## Begin RECORDS FOR THE TASK

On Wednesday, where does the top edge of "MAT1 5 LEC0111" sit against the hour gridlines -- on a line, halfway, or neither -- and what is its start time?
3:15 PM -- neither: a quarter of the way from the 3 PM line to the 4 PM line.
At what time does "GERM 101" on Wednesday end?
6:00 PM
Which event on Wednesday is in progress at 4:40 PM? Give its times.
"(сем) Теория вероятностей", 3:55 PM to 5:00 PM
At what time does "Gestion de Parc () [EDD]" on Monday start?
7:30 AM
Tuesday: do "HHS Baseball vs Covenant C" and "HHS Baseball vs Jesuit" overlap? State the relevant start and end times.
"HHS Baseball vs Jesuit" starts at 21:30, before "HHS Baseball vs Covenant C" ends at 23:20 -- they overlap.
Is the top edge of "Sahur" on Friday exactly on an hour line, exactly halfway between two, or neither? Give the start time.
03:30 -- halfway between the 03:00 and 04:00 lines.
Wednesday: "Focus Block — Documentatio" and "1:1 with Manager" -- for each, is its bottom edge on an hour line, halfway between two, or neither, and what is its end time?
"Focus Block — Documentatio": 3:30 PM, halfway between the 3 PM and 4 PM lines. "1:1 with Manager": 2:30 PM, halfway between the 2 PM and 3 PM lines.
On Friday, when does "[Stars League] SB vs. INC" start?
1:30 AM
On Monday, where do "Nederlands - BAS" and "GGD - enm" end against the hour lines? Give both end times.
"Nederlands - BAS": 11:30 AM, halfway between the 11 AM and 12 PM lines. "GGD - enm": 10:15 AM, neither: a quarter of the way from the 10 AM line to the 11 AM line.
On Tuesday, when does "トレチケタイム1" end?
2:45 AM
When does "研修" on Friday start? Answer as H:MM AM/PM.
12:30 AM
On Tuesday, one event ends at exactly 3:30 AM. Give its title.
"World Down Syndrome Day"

## End RECORDS FOR THE TASK

Format the lines above as a Markdown table with two columns, Row and Line, giving each line its number and leaving out any blank lines.

OUTPUT OF THE TASK:
| Row | Line |
|---|---|
| 1 | On Wednesday, where does the top edge of "MAT1 5 LEC0111" sit against the hour gridlines -- on a line, halfway, or neither -- and what is its start time? |
| 2 | 3:15 PM -- neither: a quarter of the way from the 3 PM line to the 4 PM line. |
| 3 | At what time does "GERM 101" on Wednesday end? |
| 4 | 6:00 PM |
| 5 | Which event on Wednesday is in progress at 4:40 PM? Give its times. |
| 6 | "(сем) Теория вероятностей", 3:55 PM to 5:00 PM |
| 7 | At what time does "Gestion de Parc () [EDD]" on Monday start? |
| 8 | 7:30 AM |
| 9 | Tuesday: do "HHS Baseball vs Covenant C" and "HHS Baseball vs Jesuit" overlap? State the relevant start and end times. |
| 10 | "HHS Baseball vs Jesuit" starts at 21:30, before "HHS Baseball vs Covenant C" ends at 23:20 -- they overlap. |
| 11 | Is the top edge of "Sahur" on Friday exactly on an hour line, exactly halfway between two, or neither? Give the start time. |
| 12 | 03:30 -- halfway between the 03:00 and 04:00 lines. |
| 13 | Wednesday: "Focus Block — Documentatio" and "1:1 with Manager" -- for each, is its bottom edge on an hour line, halfway between two, or neither, and what is its end time? |
| 14 | "Focus Block — Documentatio": 3:30 PM, halfway between the 3 PM and 4 PM lines. "1:1 with Manager": 2:30 PM, halfway between the 2 PM and 3 PM lines. |
| 15 | On Friday, when does "[Stars League] SB vs. INC" start? |
| 16 | 1:30 AM |
| 17 | On Monday, where do "Nederlands - BAS" and "GGD - enm" end against the hour lines? Give both end times. |
| 18 | "Nederlands - BAS": 11:30 AM, halfway between the 11 AM and 12 PM lines. "GGD - enm": 10:15 AM, neither: a quarter of the way from the 10 AM line to the 11 AM line. |
| 19 | On Tuesday, when does "トレチケタイム1" end? |
| 20 | 2:45 AM |
| 21 | When does "研修" on Friday start? Answer as H:MM AM/PM. |
| 22 | 12:30 AM |
| 23 | On Tuesday, one event ends at exactly 3:30 AM. Give its title. |
| 24 | "World Down Syndrome Day" |